“Almost always the men who achieve these fundamental inventions of a new paradigm have been either very young or very new to the field whose paradigm they change… these are the men who, being little committed by prior practice to the traditional rules of normal science, are particularly likely to see that those rules no longer define a playable game and to conceive another set that can replace them.” (Thomas Kuhn, “The Structure of Scientific Revolutions”. Chapter 8, The Response to Crisis).

Invasive species in nature are, literally, outsiders.  They travel from their native habitats, often hitching a lift from our global transportation, trade and tourism networks, to arrive in an unfamiliar place possibly thousands of miles from home.  In the USA alone, killer bees from Africa via Brazil, kudzu from Japan, hydrilla from China, the gypsy moth from Europe, argentine ants from, well, Argentina are among hundreds of alien species that have become invasive.  Of course the traffic is not all one way.
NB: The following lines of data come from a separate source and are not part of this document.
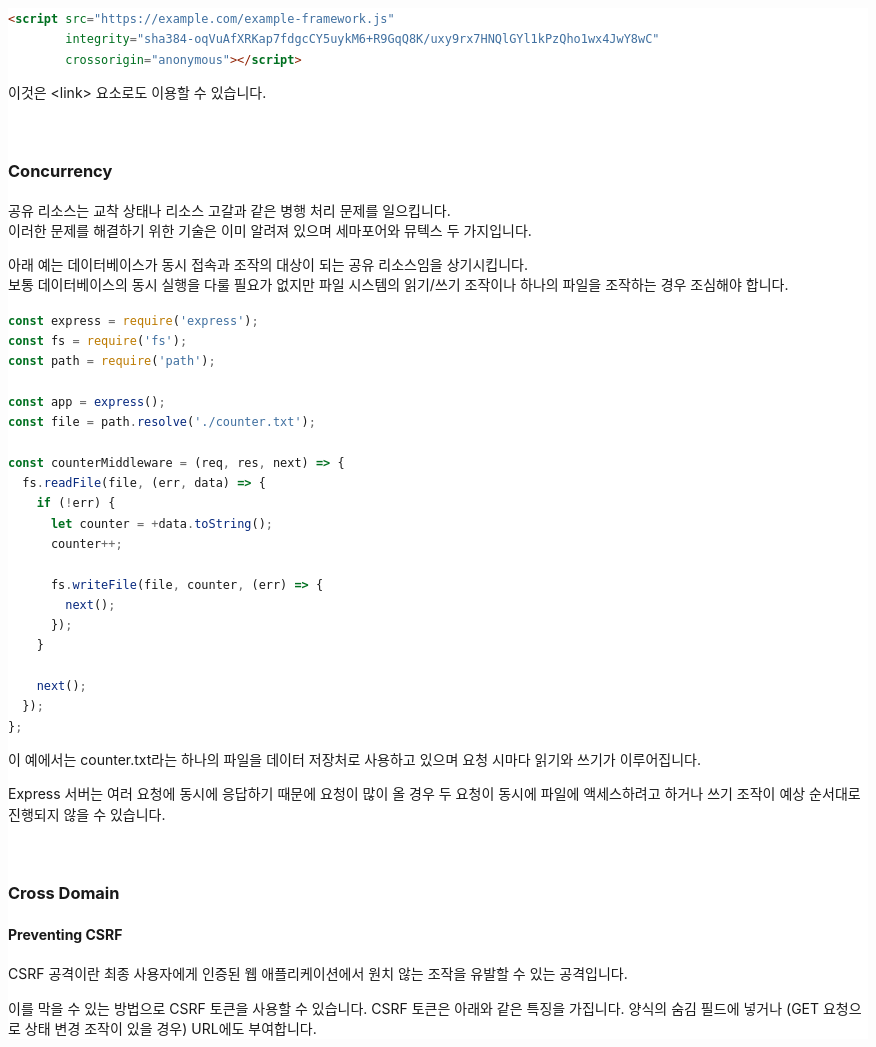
```html
<script src="https://example.com/example-framework.js"
        integrity="sha384-oqVuAfXRKap7fdgcCY5uykM6+R9GqQ8K/uxy9rx7HNQlGYl1kPzQho1wx4JwY8wC"
        crossorigin="anonymous"></script>
```

이것은 \<link\> 요소로도 이용할 수 있습니다.

<br />

### Concurrency

공유 리소스는 교착 상태나 리소스 고갈과 같은 병행 처리 문제를 일으킵니다. <br />
이러한 문제를 해결하기 위한 기술은 이미 알려져 있으며 세마포어와 뮤텍스 두 가지입니다.

아래 예는 데이터베이스가 동시 접속과 조작의 대상이 되는 공유 리소스임을 상기시킵니다. <br />
보통 데이터베이스의 동시 실행을 다룰 필요가 없지만 파일 시스템의 읽기/쓰기 조작이나 하나의 파일을 조작하는 경우 조심해야 합니다.

```js
const express = require('express');
const fs = require('fs');
const path = require('path');
 
const app = express();
const file = path.resolve('./counter.txt');
 
const counterMiddleware = (req, res, next) => {
  fs.readFile(file, (err, data) => {
    if (!err) {
      let counter = +data.toString();
      counter++;
 
      fs.writeFile(file, counter, (err) => {
        next();
      });
    }
 
    next();
  });
};
```

이 예에서는 counter.txt라는 하나의 파일을 데이터 저장처로 사용하고 있으며 요청 시마다 읽기와 쓰기가 이루어집니다.

Express 서버는 여러 요청에 동시에 응답하기 때문에 요청이 많이 올 경우 두 요청이 동시에 파일에 액세스하려고 하거나 쓰기 조작이 예상 순서대로 진행되지 않을 수 있습니다.

<br />

### Cross Domain

#### Preventing CSRF

CSRF 공격이란 최종 사용자에게 인증된 웹 애플리케이션에서 원치 않는 조작을 유발할 수 있는 공격입니다.

이를 막을 수 있는 방법으로 CSRF 토큰을 사용할 수 있습니다. CSRF 토큰은 아래와 같은 특징을 가집니다. 양식의 숨김 필드에 넣거나 (GET 요청으로 상태 변경 조작이 있을 경우) URL에도 부여합니다.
The rosy wolf snail, native to Florida, is now found in nearly all Pacific and Indian Ocean island systems and is classified as one of the world’s 100 most invasive species.
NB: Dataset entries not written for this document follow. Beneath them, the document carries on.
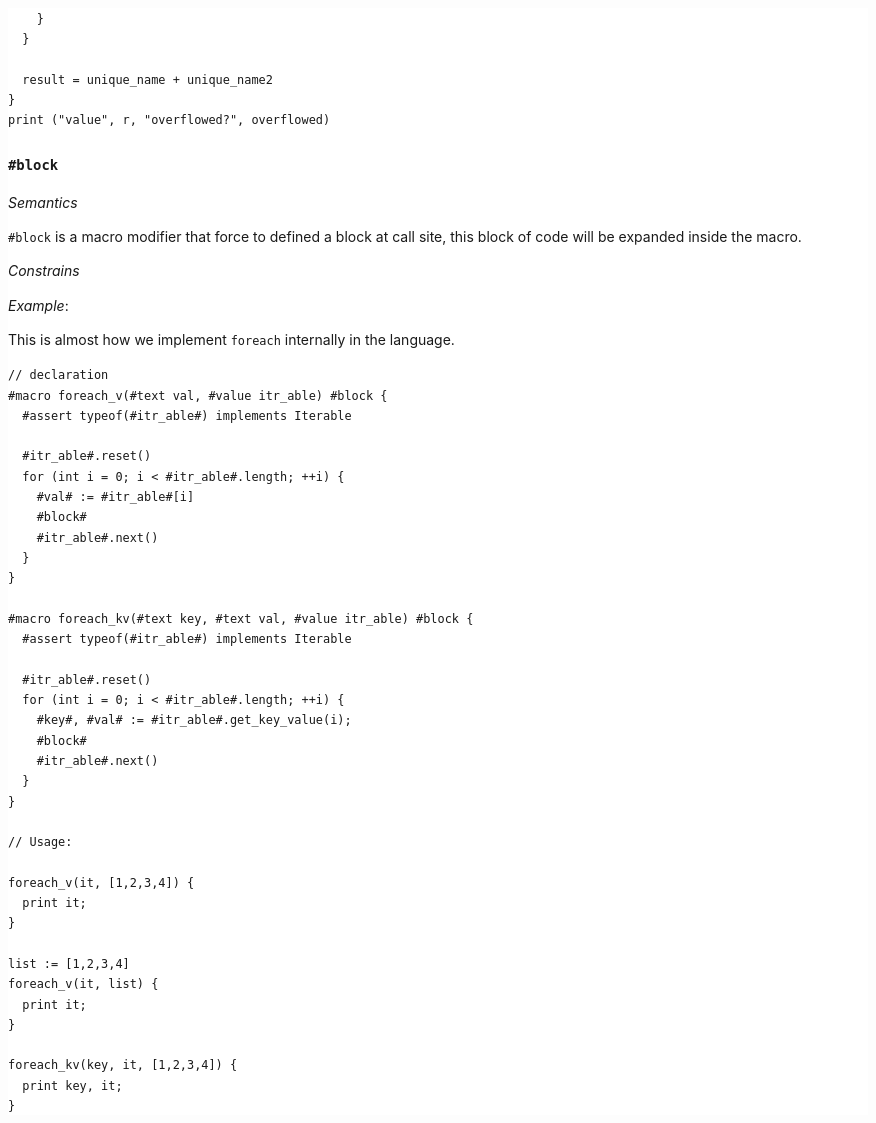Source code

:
 ```
    }
  }

  result = unique_name + unique_name2
}
print ("value", r, "overflowed?", overflowed)
```

<a name="macro-block"></a>
### `#block`

*Semantics*

`#block` is a macro modifier that force to defined a block at call site, this block of code
will be expanded inside the macro.

*Constrains*

*Example*:

This is almost how we implement `foreach` internally in the language.

```language
// declaration
#macro foreach_v(#text val, #value itr_able) #block {
  #assert typeof(#itr_able#) implements Iterable

  #itr_able#.reset()
  for (int i = 0; i < #itr_able#.length; ++i) {
    #val# := #itr_able#[i]
    #block#
    #itr_able#.next()
  }
}

#macro foreach_kv(#text key, #text val, #value itr_able) #block {
  #assert typeof(#itr_able#) implements Iterable

  #itr_able#.reset()
  for (int i = 0; i < #itr_able#.length; ++i) {
    #key#, #val# := #itr_able#.get_key_value(i);
    #block#
    #itr_able#.next()
  }
}

// Usage:

foreach_v(it, [1,2,3,4]) {
  print it;
}

list := [1,2,3,4]
foreach_v(it, list) {
  print it;
}

foreach_kv(key, it, [1,2,3,4]) {
  print key, it;
}
```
Now, being an outsider is as tough in nature as it is in human societies.  In fact it is estimated that only about one in a thousand alien species become invasive.  And that’s because outsiders face significant obstacles all along the way, including:

  • a long, arduous journey often experienced under inhospitable conditions;

  • an unfamiliar and potentially hostile climate in their new “home”;

  • unfamiliar and potentially poisonous food and energy sources;

  • new predators, competitors, parasites and diseases (eventually).

But they also have three major advantages over the natives whose ecosystems they invade, if they are bold and hardy enough to exploit them.

  • Firstly, they have no co-evolved relationships or affinities with any of the native species and thus have no commitment to the status quo.  They are not bound into the complex web of interactions that lead, over time, to a dynamic but stable ecosystem.

  • Secondly, when invasive species leave their native land they also usually also leave behind their own predators, parasites, competitors and disease vectors.  For a while then they often have no one to protect themselves from and can focus all their energies on offensive, rather than defensive, strategies.

  • Thirdly, the natives often have no defenses against them or the diseases they carry with them.  It’s a reasonable enough assumption that you can’t defend against something of which you have no prior experience, knowledge, or immunity, and in fact experiments have shown that fear of predators in prey animals is a learned behaviour, not an innate one.

In business, as well as in other human pursuits, these advantages translate into “outsider” prescriptions for innovators:

  • Challenge the status quo and orthodoxies that exist in your company and industry to find its blind-spots.  Often the greatest opportunities for innovation exist precisely in those areas where no one’s looking;

  • Refocus on competing with the new rather than protecting the old.  No one’s job should be protection. Everyone’s job should be improvement, addition or replacement;

  • Be informed and be prepared.  The chances are that the greatest threat to your long term success will come not from the usual suspects but from something small and not very threatening.  Yet.